# Work to complete
Each line in the listing below that contains "Reed" should be returned.
* * * * * * * * *
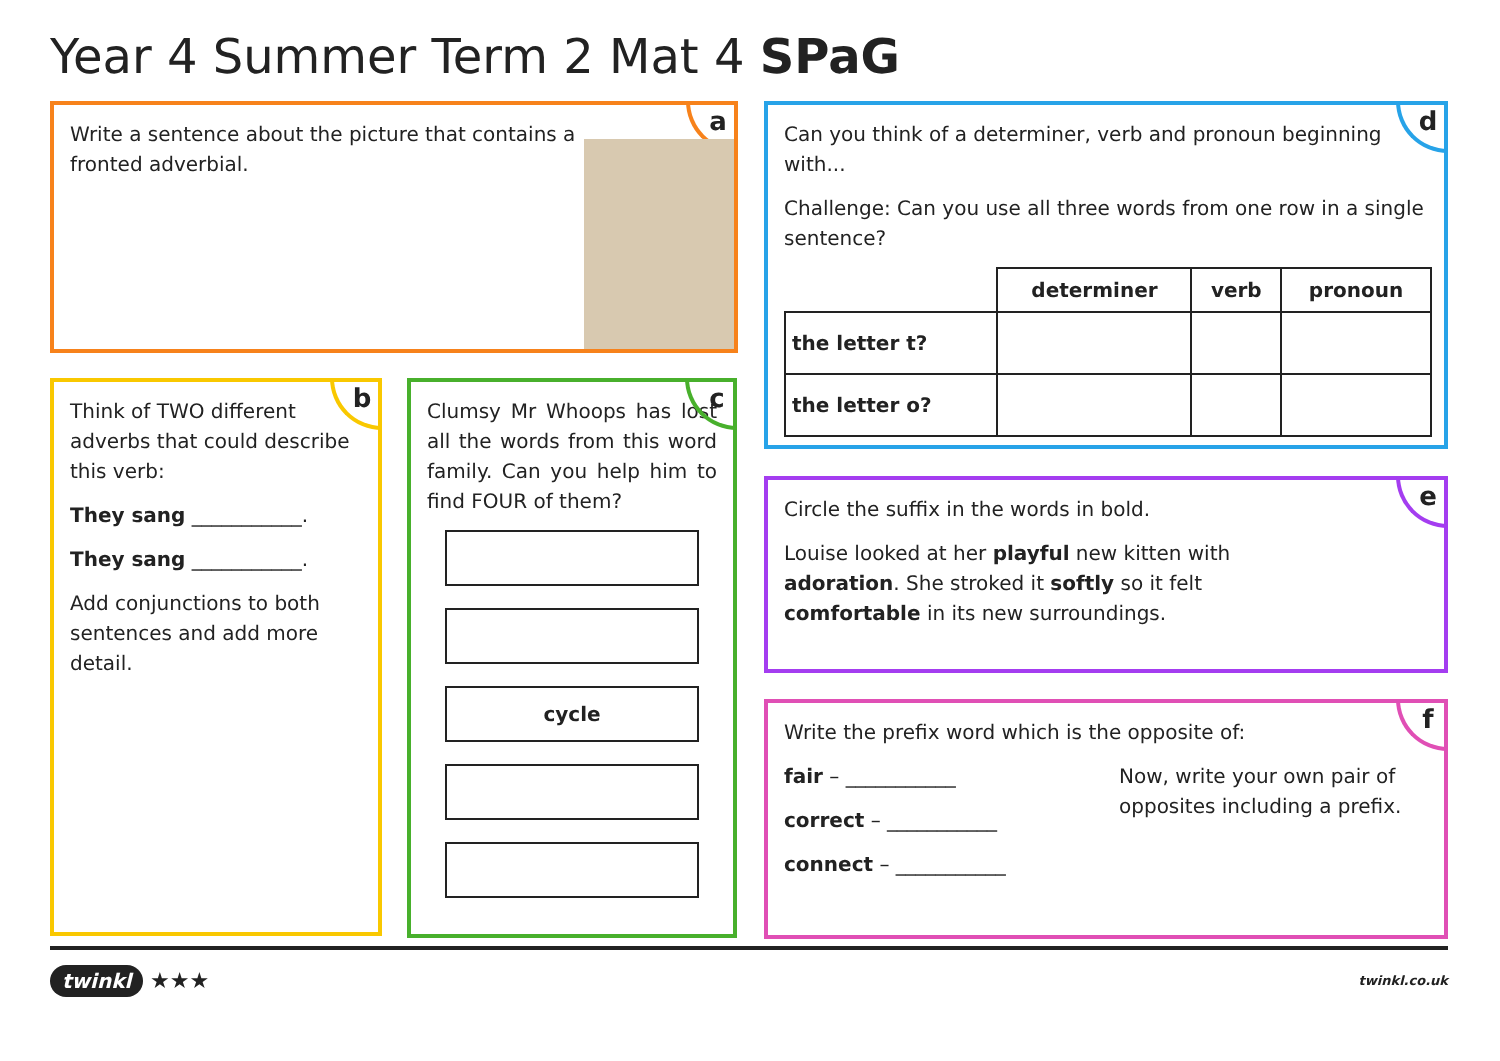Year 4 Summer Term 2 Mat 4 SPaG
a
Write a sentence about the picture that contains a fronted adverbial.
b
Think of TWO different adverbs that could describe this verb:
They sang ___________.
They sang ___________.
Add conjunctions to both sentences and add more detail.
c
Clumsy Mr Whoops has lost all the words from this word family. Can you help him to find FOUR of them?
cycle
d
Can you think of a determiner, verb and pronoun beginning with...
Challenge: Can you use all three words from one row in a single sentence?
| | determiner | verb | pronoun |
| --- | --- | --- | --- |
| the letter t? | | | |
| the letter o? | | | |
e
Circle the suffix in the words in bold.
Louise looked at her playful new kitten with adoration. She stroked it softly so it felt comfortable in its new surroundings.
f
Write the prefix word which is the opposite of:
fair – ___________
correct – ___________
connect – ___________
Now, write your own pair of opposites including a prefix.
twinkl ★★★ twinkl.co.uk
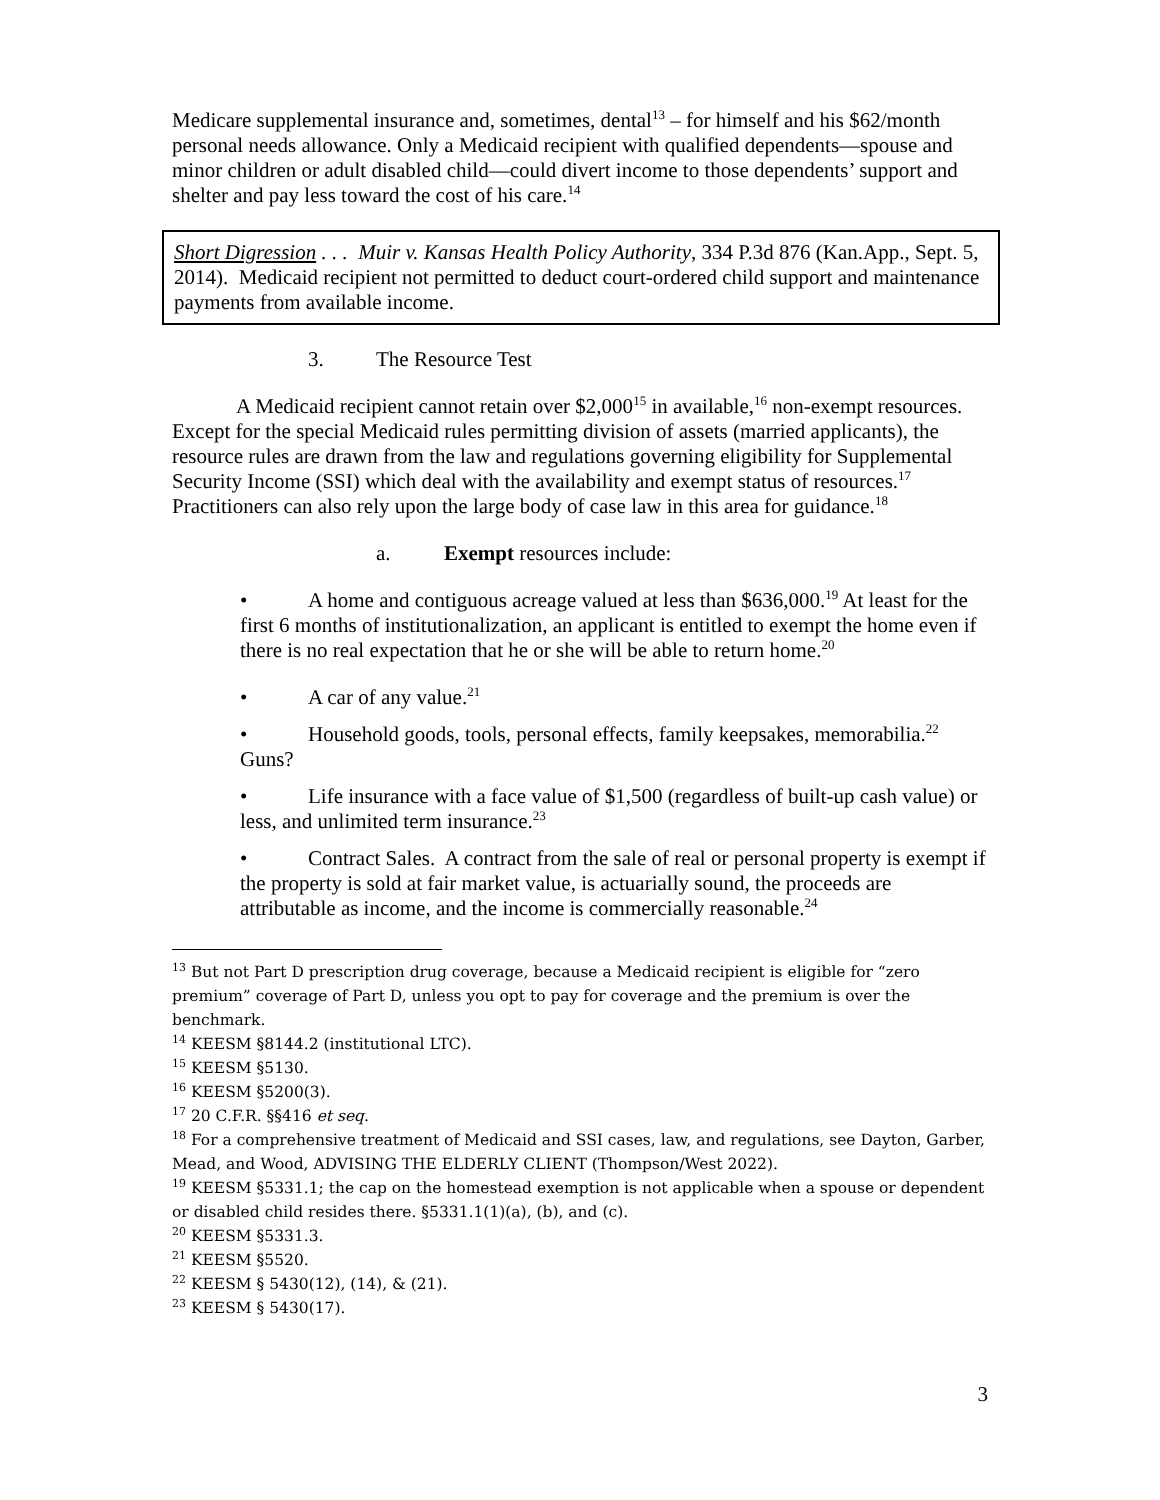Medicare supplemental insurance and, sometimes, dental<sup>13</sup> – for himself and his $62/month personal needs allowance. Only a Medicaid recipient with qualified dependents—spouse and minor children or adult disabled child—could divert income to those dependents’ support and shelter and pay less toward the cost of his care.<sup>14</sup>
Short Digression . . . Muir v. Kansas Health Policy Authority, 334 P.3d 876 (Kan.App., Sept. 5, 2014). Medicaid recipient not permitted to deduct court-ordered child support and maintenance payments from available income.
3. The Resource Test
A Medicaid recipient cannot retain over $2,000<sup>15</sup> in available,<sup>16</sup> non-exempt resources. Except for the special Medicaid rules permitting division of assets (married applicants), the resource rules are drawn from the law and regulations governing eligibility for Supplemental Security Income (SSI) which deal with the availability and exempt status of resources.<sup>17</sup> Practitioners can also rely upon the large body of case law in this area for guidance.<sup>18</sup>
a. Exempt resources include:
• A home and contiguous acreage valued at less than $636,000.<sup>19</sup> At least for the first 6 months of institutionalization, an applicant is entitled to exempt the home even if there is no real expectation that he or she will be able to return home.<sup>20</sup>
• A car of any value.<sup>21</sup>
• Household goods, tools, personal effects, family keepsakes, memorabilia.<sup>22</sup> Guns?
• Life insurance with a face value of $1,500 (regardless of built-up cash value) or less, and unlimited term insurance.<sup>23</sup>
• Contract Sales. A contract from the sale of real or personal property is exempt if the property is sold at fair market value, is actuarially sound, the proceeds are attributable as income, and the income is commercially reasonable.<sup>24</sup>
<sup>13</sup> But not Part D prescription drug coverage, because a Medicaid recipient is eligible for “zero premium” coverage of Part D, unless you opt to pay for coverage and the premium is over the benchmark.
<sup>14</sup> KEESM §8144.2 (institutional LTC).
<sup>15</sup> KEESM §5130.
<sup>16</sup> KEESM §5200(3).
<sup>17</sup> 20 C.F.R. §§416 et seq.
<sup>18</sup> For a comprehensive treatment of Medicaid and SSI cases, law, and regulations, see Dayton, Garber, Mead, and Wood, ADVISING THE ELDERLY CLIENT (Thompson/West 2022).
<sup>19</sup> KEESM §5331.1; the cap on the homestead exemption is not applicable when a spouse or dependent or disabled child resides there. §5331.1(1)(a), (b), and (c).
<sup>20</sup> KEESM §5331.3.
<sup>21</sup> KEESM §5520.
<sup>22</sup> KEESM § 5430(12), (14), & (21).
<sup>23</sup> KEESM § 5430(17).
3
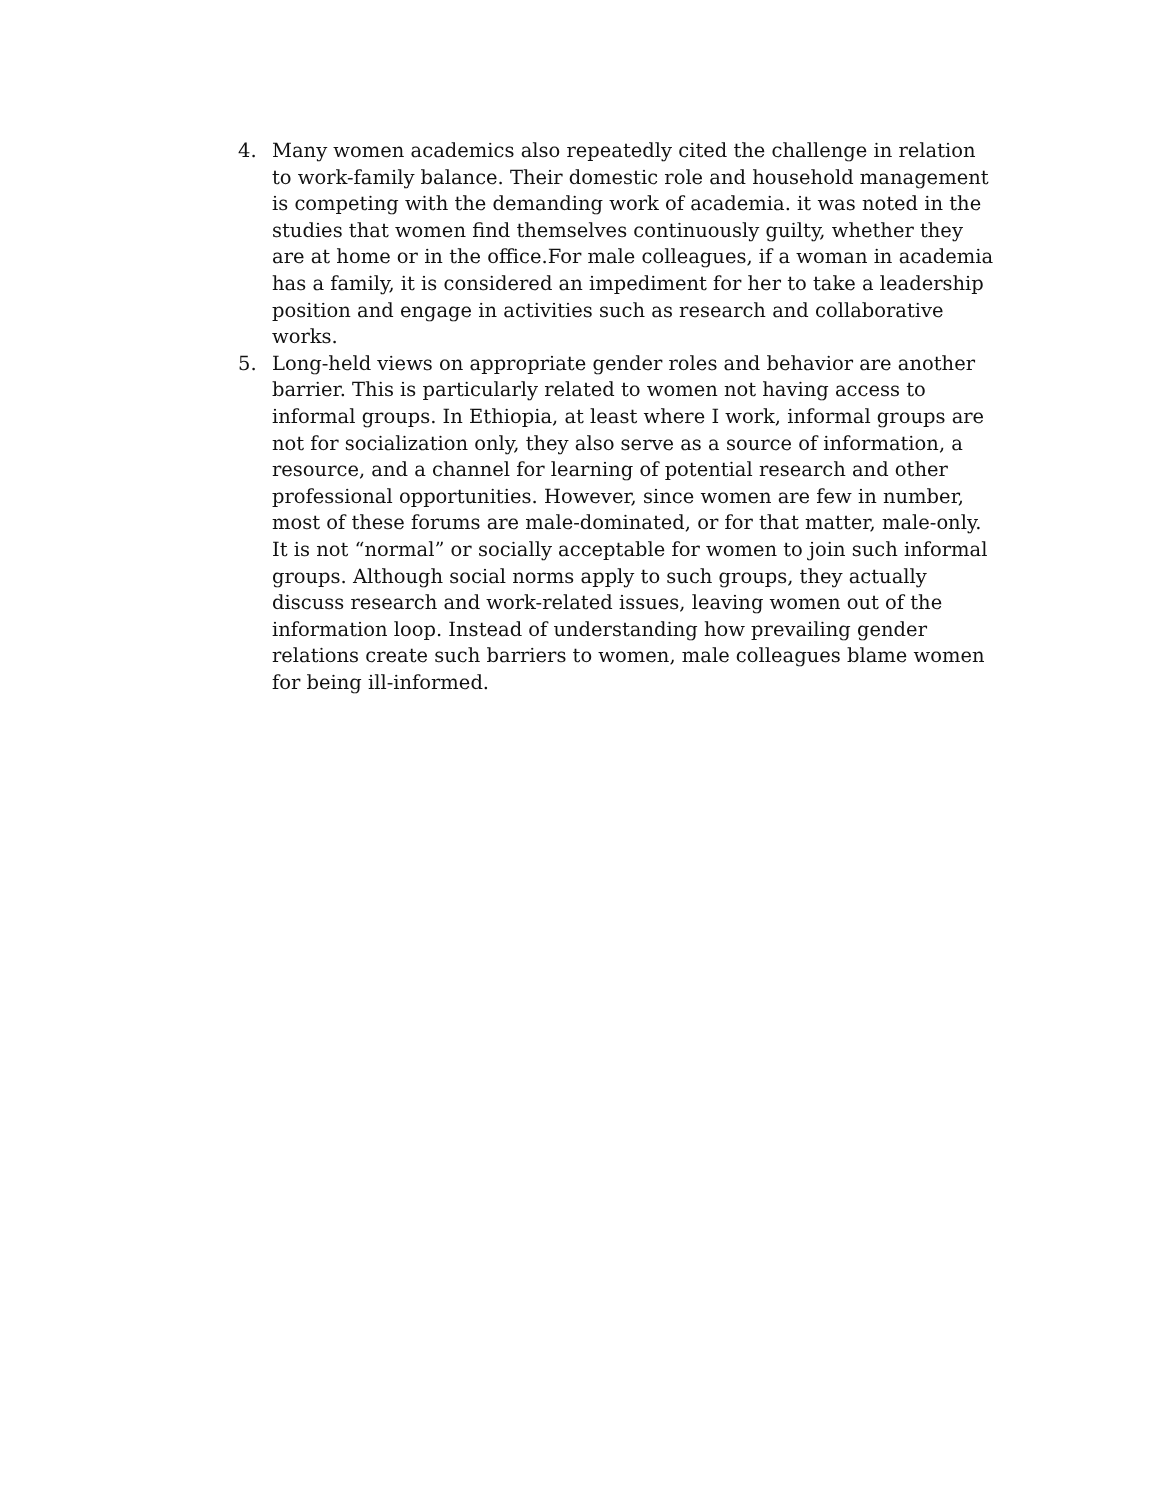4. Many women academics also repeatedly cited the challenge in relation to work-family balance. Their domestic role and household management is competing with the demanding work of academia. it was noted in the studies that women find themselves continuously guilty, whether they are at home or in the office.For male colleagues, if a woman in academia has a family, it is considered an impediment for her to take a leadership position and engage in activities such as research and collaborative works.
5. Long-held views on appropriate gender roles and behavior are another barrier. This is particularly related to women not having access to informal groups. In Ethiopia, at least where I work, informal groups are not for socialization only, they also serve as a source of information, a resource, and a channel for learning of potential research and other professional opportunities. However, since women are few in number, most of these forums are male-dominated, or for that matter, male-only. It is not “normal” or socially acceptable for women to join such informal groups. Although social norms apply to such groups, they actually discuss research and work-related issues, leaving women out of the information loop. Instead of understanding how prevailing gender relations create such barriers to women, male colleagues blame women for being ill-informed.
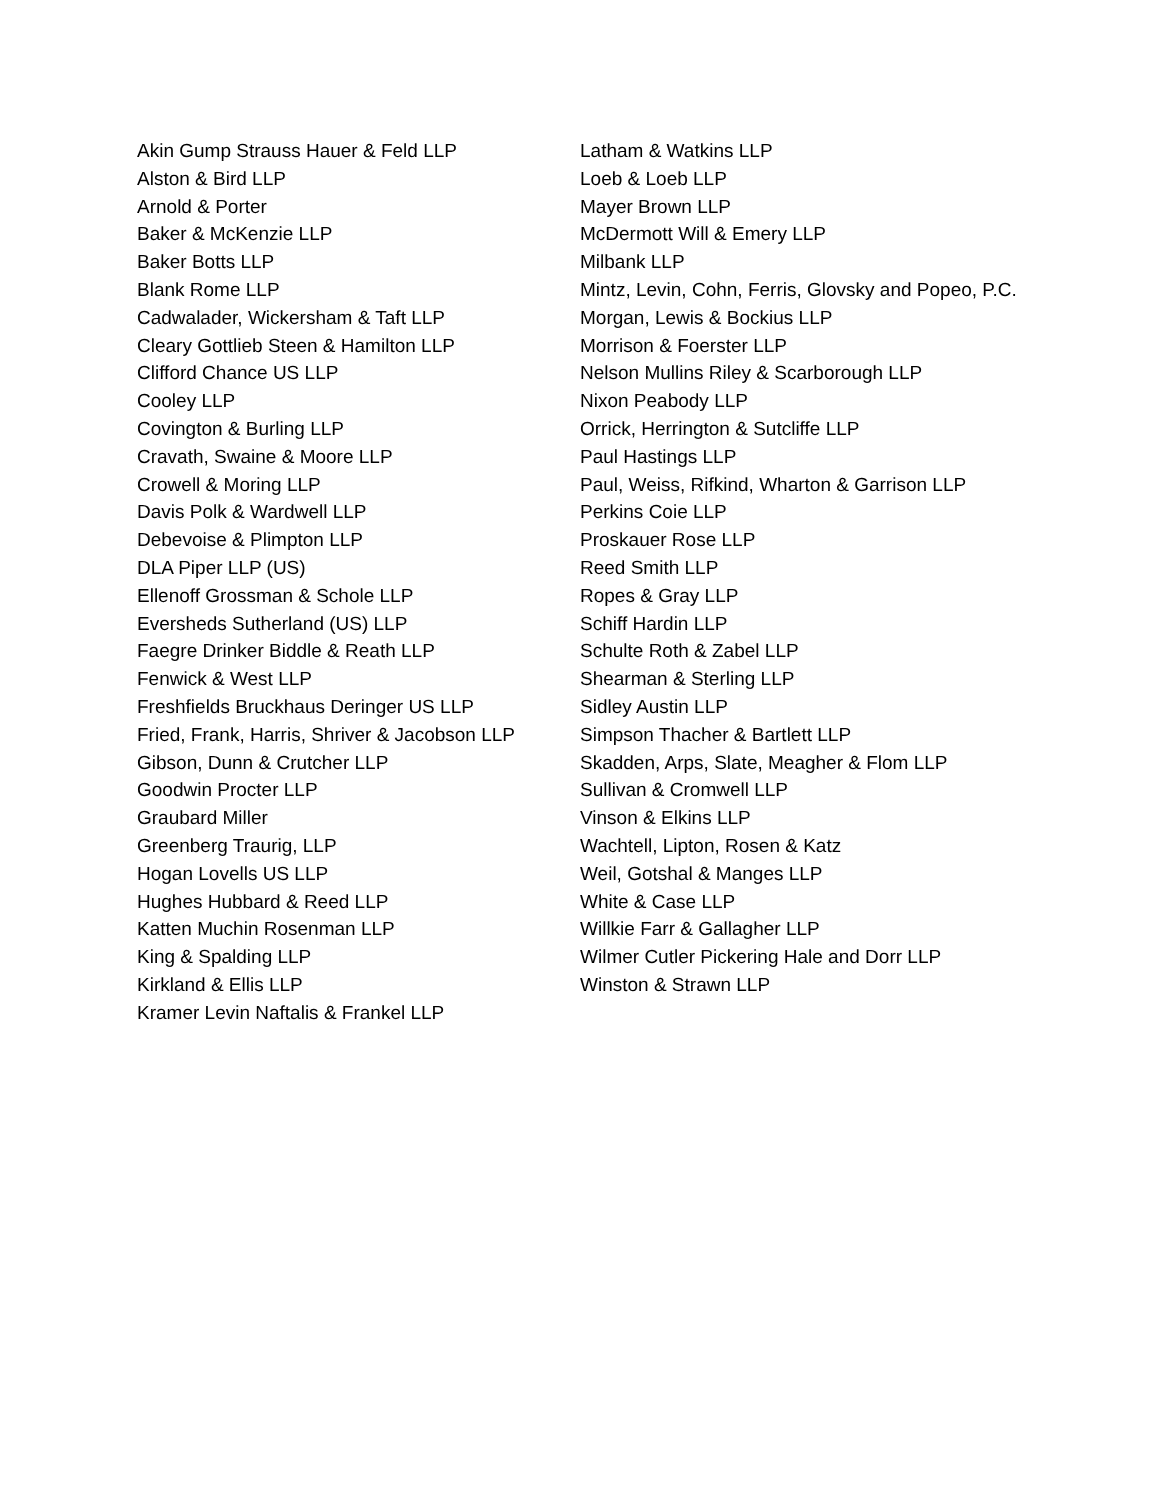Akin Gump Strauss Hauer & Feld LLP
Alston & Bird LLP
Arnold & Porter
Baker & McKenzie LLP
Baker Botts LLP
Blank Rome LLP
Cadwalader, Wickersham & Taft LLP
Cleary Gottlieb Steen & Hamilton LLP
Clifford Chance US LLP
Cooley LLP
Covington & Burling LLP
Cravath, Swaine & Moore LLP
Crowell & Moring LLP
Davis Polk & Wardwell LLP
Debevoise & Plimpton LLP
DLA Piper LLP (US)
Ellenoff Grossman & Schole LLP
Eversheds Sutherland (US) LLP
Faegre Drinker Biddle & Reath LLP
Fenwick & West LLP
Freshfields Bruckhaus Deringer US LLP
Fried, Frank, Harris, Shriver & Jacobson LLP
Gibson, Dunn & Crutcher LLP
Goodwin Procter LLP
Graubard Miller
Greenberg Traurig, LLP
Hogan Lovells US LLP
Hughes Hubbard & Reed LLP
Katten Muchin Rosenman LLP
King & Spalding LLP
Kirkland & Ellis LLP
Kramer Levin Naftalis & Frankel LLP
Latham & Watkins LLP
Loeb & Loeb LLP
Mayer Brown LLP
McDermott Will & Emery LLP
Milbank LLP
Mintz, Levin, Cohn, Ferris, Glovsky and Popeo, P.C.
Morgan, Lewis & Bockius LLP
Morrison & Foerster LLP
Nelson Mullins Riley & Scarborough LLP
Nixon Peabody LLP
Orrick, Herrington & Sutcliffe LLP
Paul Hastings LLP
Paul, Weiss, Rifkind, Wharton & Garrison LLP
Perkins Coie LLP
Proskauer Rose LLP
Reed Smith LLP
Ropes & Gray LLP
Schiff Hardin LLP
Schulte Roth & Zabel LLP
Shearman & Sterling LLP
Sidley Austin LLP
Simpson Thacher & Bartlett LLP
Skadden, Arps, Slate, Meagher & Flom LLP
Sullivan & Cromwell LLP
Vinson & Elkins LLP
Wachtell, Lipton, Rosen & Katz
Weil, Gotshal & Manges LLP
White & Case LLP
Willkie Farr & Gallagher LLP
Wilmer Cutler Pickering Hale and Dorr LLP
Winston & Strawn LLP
* * * * * * * * *
# Task answer
Hughes Hubbard & Reed LLP
Reed Smith LLP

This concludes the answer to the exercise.